Over the past three centuries, there has been a liberalization of thinking about suicide by some Talmudic scholars. You will find more detail on these developments in an exploration of Meisel’s grief at https://jamesjoycereadingcircle.com/2020/11/16/gj-canto-xvii-p-6-ll-20-27/
The decline of Catholic religious observance in the West and the liberalization of some Talmudic scholars is largely due to the juncture of Humanism, Nihilism, and Modernism at the expense of religious tradition. An expanded understanding of mental illness plays a role in these changes. These changes are evident in the arguments of Vernon, a psycho-therapist, writing about Dante’s treatment of suicides. The tendency is to exonerate the suffering for any relief from mental anguish even if it requires self-destruction. Modernity judges all suicide as mental illness. Virgil, however, operated under Roman sensibilities. For Romans, suicide could be an act of nobility or a simple refusal to bend to illegitimate authority.
47 My Sage made answer, "O thou wounded soul, 48 What only in my verses he has seen, 49 Not upon thee had he stretched forth his hand; 50 Whereas the thing incredible has caused me 51 To put him to an act which grieveth me. (Longfellow translation Canto xiii)
Japanese society has long struggled with cultural and literary sanctioning of suicide. [ For more detail, see “Is Suicide Beautiful?: Suicide Acceptance and Related Factors in Japan” by Daisuke Kawashima, Shizuka Kawamoto, Keisuke Shiraga, and Kenji Kawano]
In the 1990s, an advertising campaign directed at Japanese youth emphasized the hideousness of the decaying body as a deterrent to teen suicide. This was done to counteract the adornment of cultural appeal.

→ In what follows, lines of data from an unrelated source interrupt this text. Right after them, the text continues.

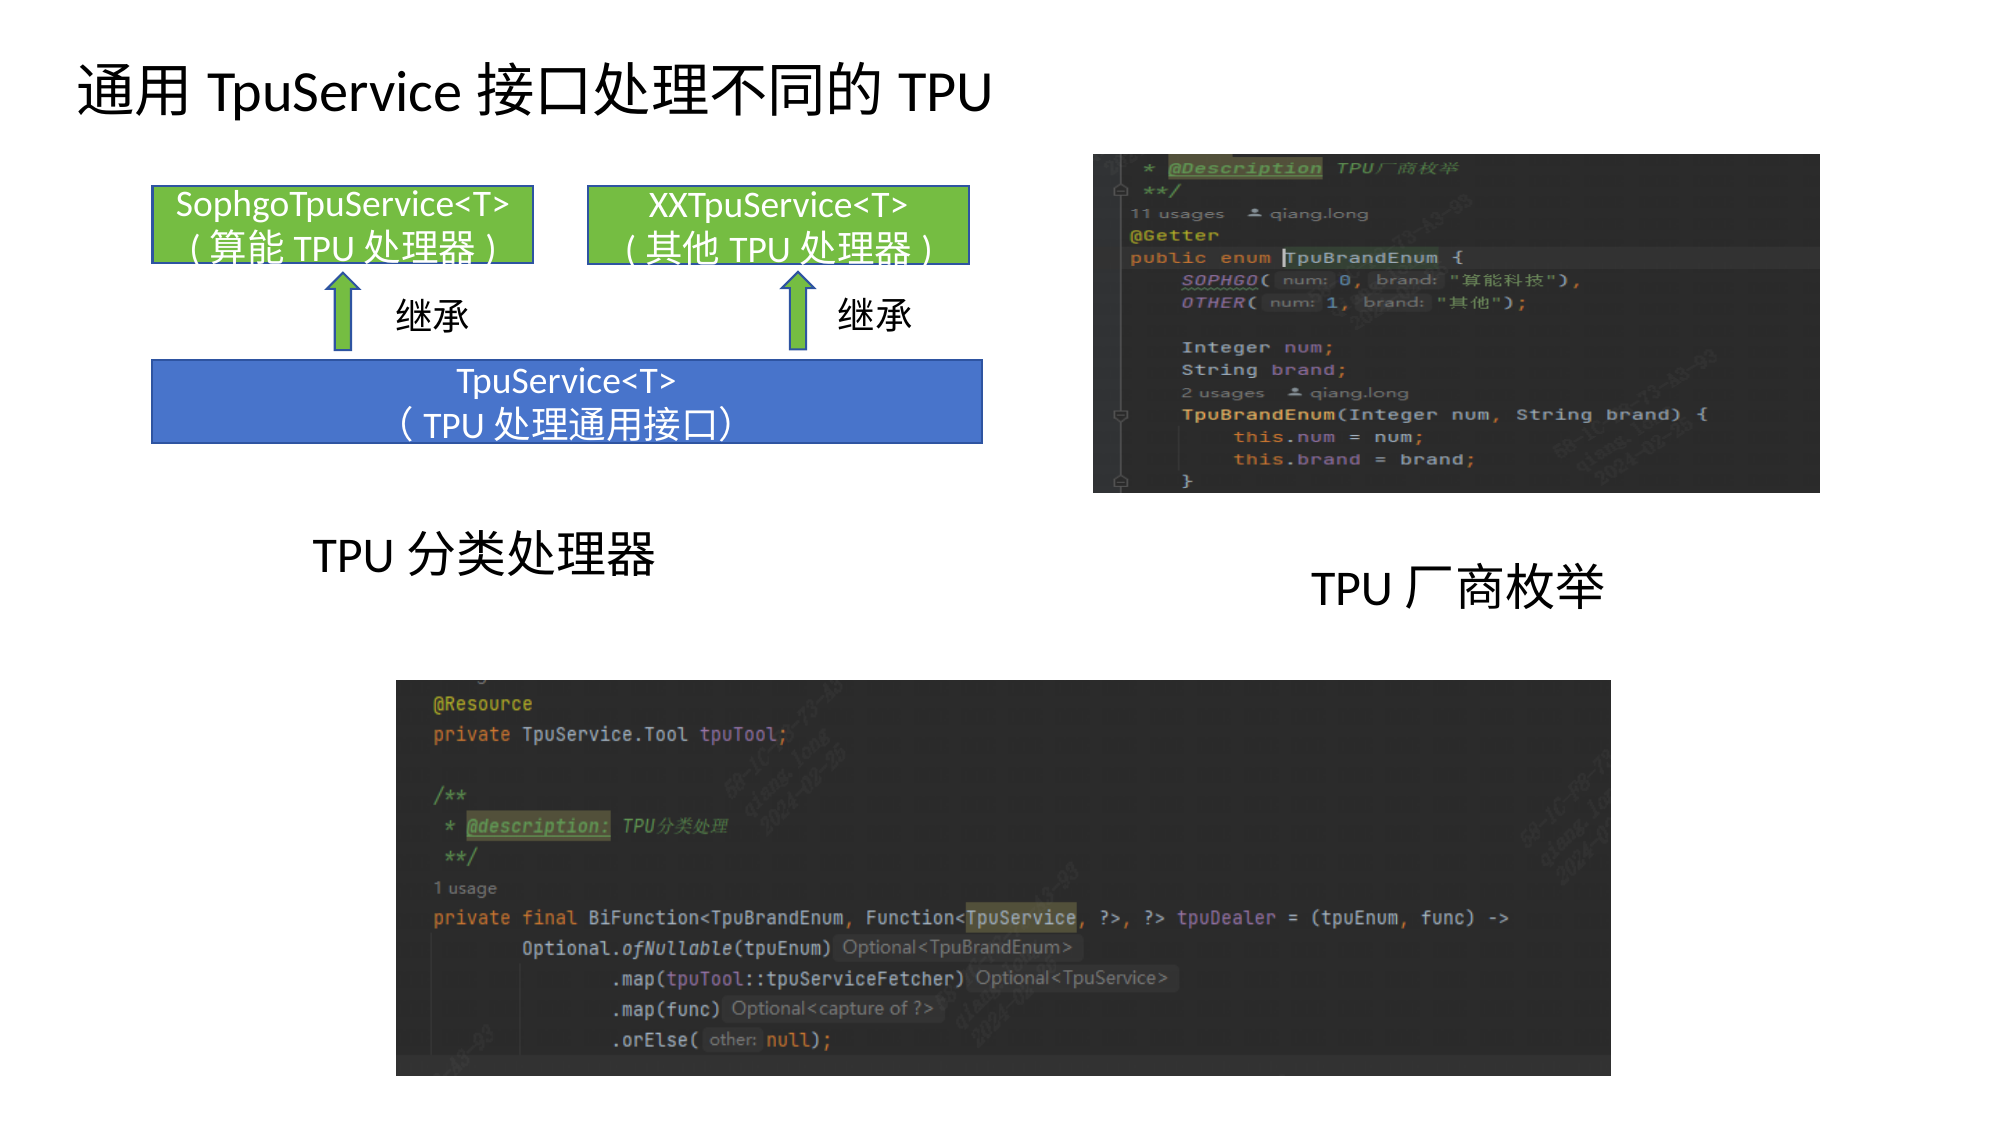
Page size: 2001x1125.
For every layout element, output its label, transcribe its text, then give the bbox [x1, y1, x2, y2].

text_box 通用TpuService接口处理不同的TPU [61, 45, 1348, 131]
text_box [779, 270, 817, 351]
text_box TPU分类处理器 [297, 515, 754, 661]
text_box TpuService<T> （TPU处理通用接口） [151, 359, 983, 444]
text_box 继承 [380, 285, 486, 346]
text_box TPU厂商枚举 [1296, 548, 1752, 694]
picture [1092, 153, 1821, 493]
text_box [324, 271, 362, 352]
text_box XXTpuService<T> (其他TPU处理器) [587, 185, 970, 265]
text_box SophgoTpuService<T> (算能TPU处理器) [151, 185, 534, 264]
picture [396, 680, 1612, 1077]
text_box 继承 [822, 285, 928, 345]
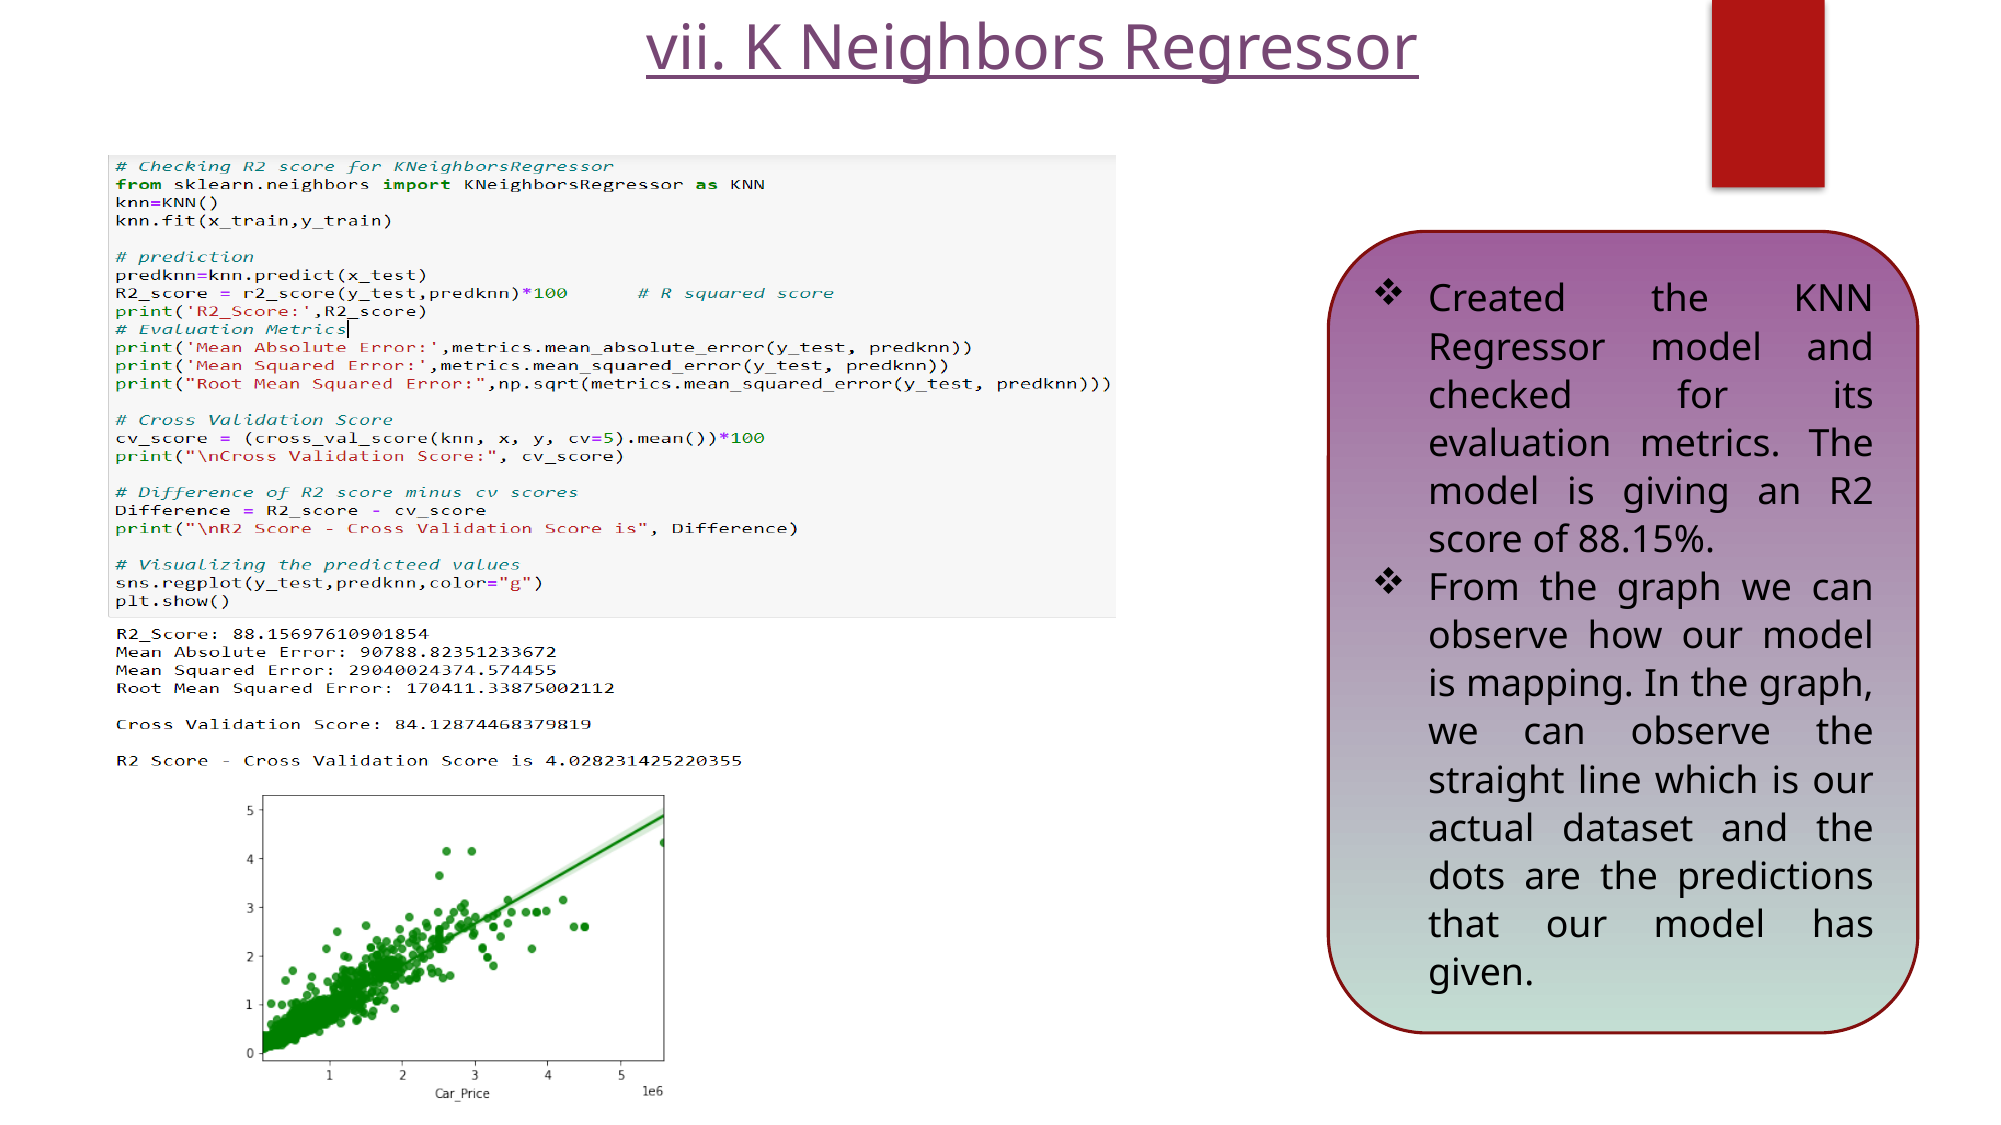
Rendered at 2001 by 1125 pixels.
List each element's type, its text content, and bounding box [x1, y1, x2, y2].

text_box Created the KNN Regressor model and checked for its evaluation metrics. The model is giving an R2 score of 88.15%. From the graph we can observe how our model is mapping. In the graph, we can observe the straight line which is our actual dataset and the dots are the predictions that our model has given. [1326, 229, 1920, 1035]
picture [237, 795, 672, 1108]
picture [108, 155, 1116, 769]
text_box vii. K Neighbors Regressor [268, 0, 1797, 90]
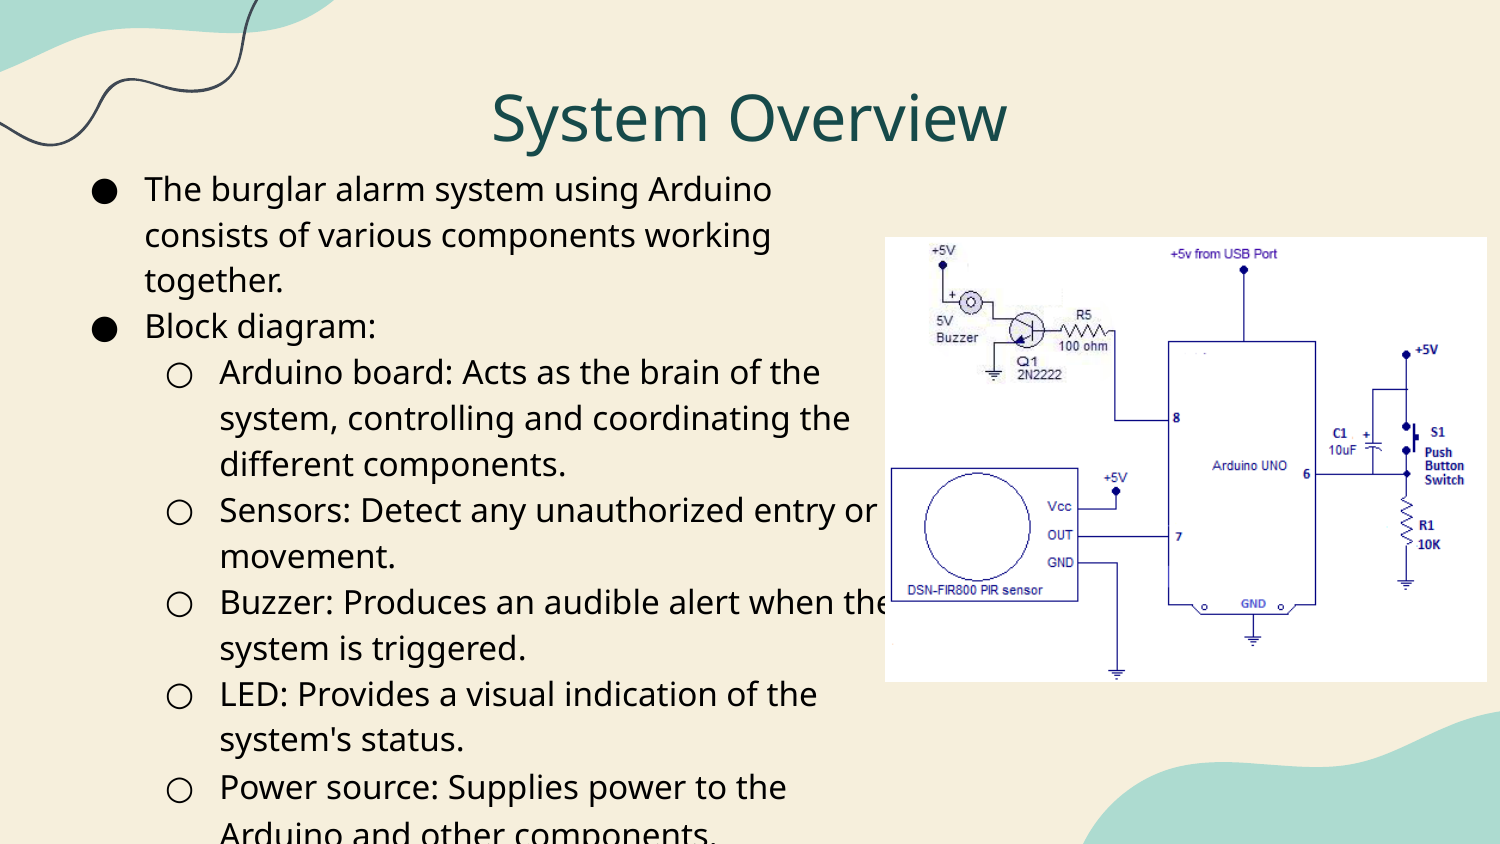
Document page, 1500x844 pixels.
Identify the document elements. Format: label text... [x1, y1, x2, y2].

subtitle The burglar alarm system using Arduino consists of various components working together. Block diagram: Arduino board: Acts as the brain of the system, controlling and coordinating the different components. Sensors: Detect any unauthorized entry or movement. Buzzer: Produces an audible alert when the system is triggered. LED: Provides a visual indication of the system's status. Power source: Supplies power to the Arduino and other components. [69, 161, 904, 682]
picture [885, 237, 1488, 682]
title System Overview [116, 77, 1383, 152]
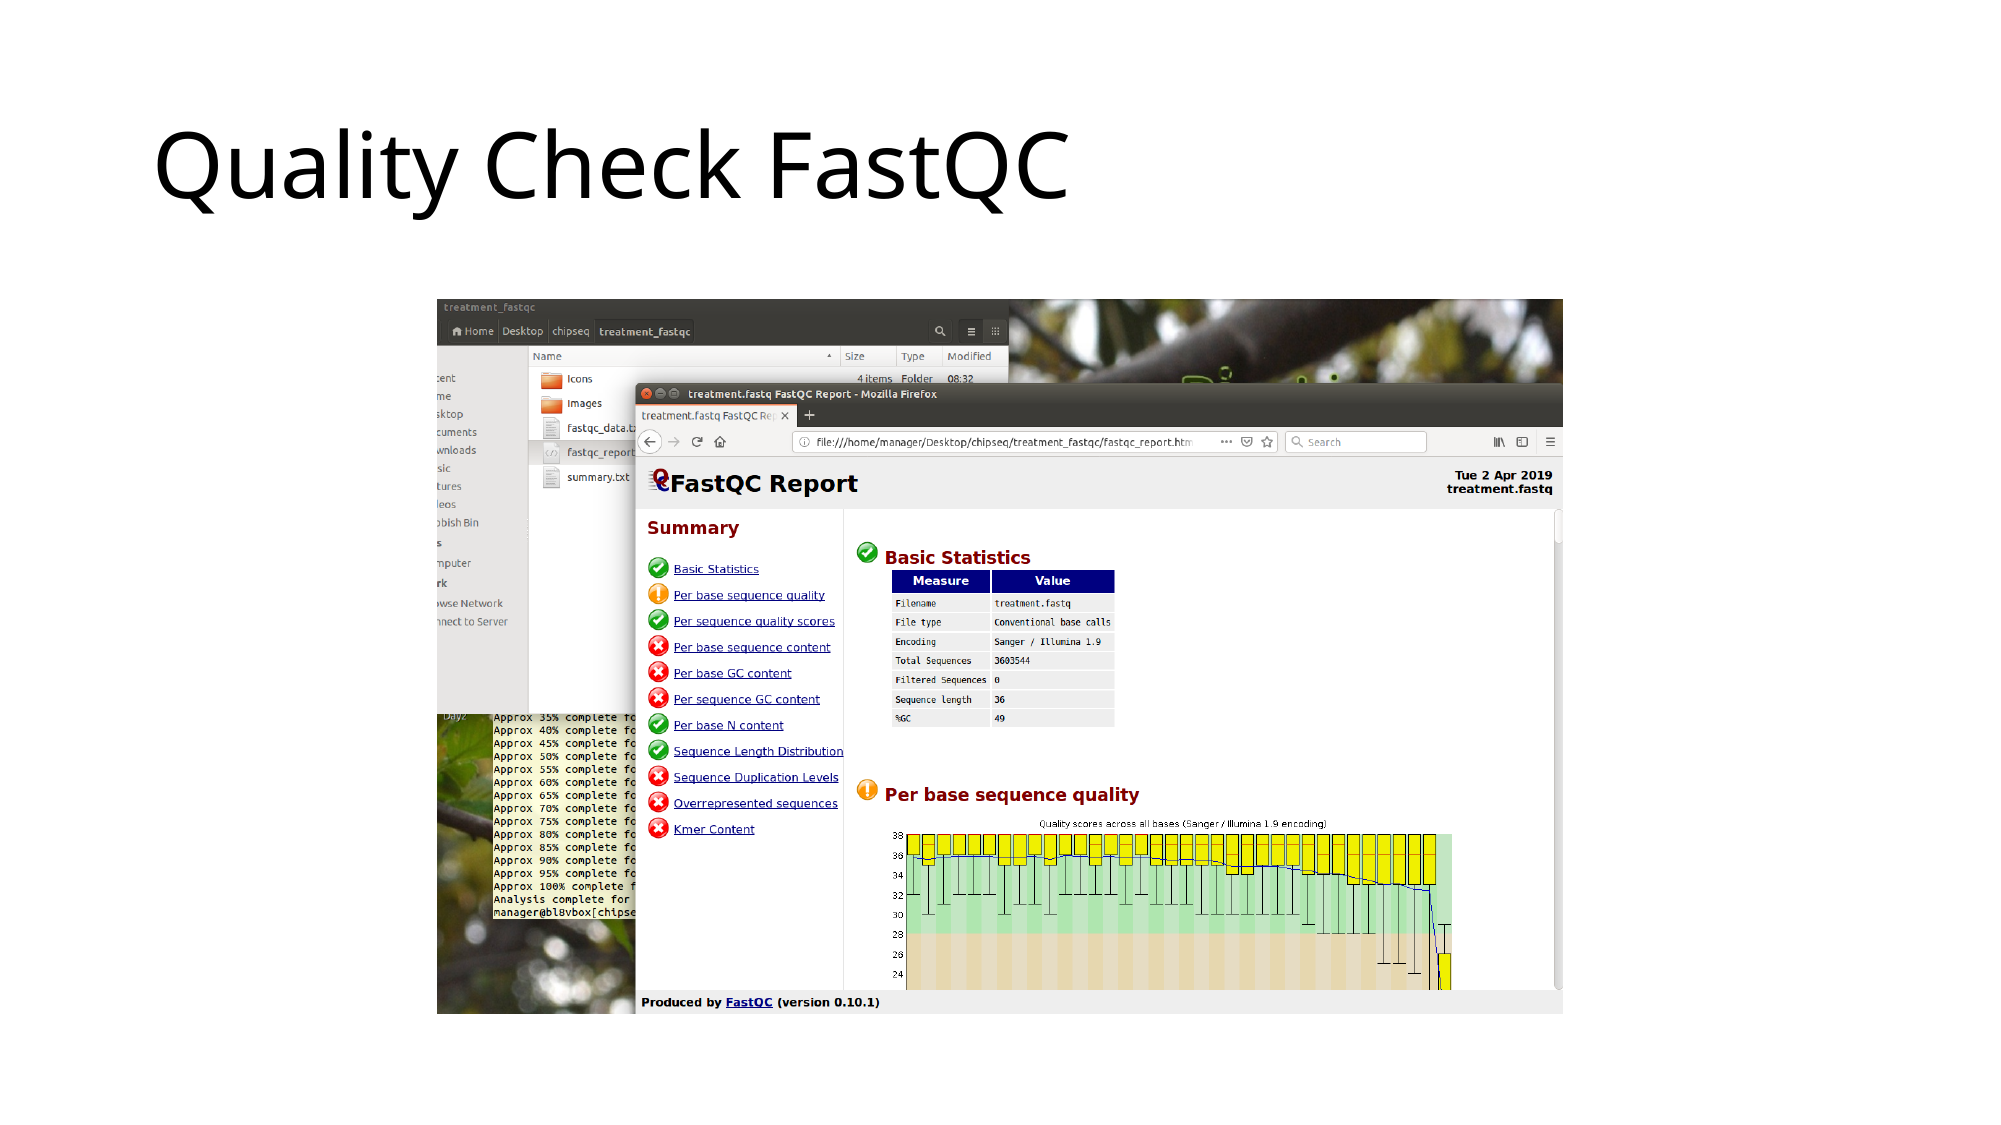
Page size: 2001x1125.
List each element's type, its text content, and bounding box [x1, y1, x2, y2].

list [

Under a global, pandemic-driven, media-feeding culture, there is no language or geographic barrier to the spread of self-destruction, and hypersensitivity to social and economic discomforts accelerate suicide rates.
The stigma of suicide and religious prohibitions removed, the mentally ill are comforted, but support from sympathetic observers can also shape behavior and unconsciously condone suicide, particularly among egoistical youth. The Humanist, the Modernist, the Nihilist weep for Meisel’s wife, but who prevents the tears of Meisel and Meisel’s children?
Works Cited
Alighieri, Dante. La Divina Commedia – The Divine Comedy, English translation Henry Wadsworth Longfellow, Kindle Edition.
Alighieri, Dante. The Inferno, translation John Ciardi, Mentor Books, 1982.
Alighieri, Dante. Inferno, translation and editing Anthony Esolen, Mentor Books, 2002, p. 131.
Joyce, James. Giacomo Joyce, editor Richard Ellmann. Faber and Faber, 1968, p.6.
Joyce, James. Ulysses. Public Domain Books. Kindle Edition.
Kawashima D, Kawamoto S, Shiraga K, Kawano K. “Is Suicide Beautiful?: Suicide Acceptance and Related Factors in Japan,” Crisis, MAR 2020, https://pubmed.ncbi.nlm.nih.gov/31310163/ 22 MAR 2022.
Vernon, Mark. Dante’s Divine Comedy: A Guide for the Spiritual Journey. Angelico Press. Kindle Edition, pp. 35, 85-88.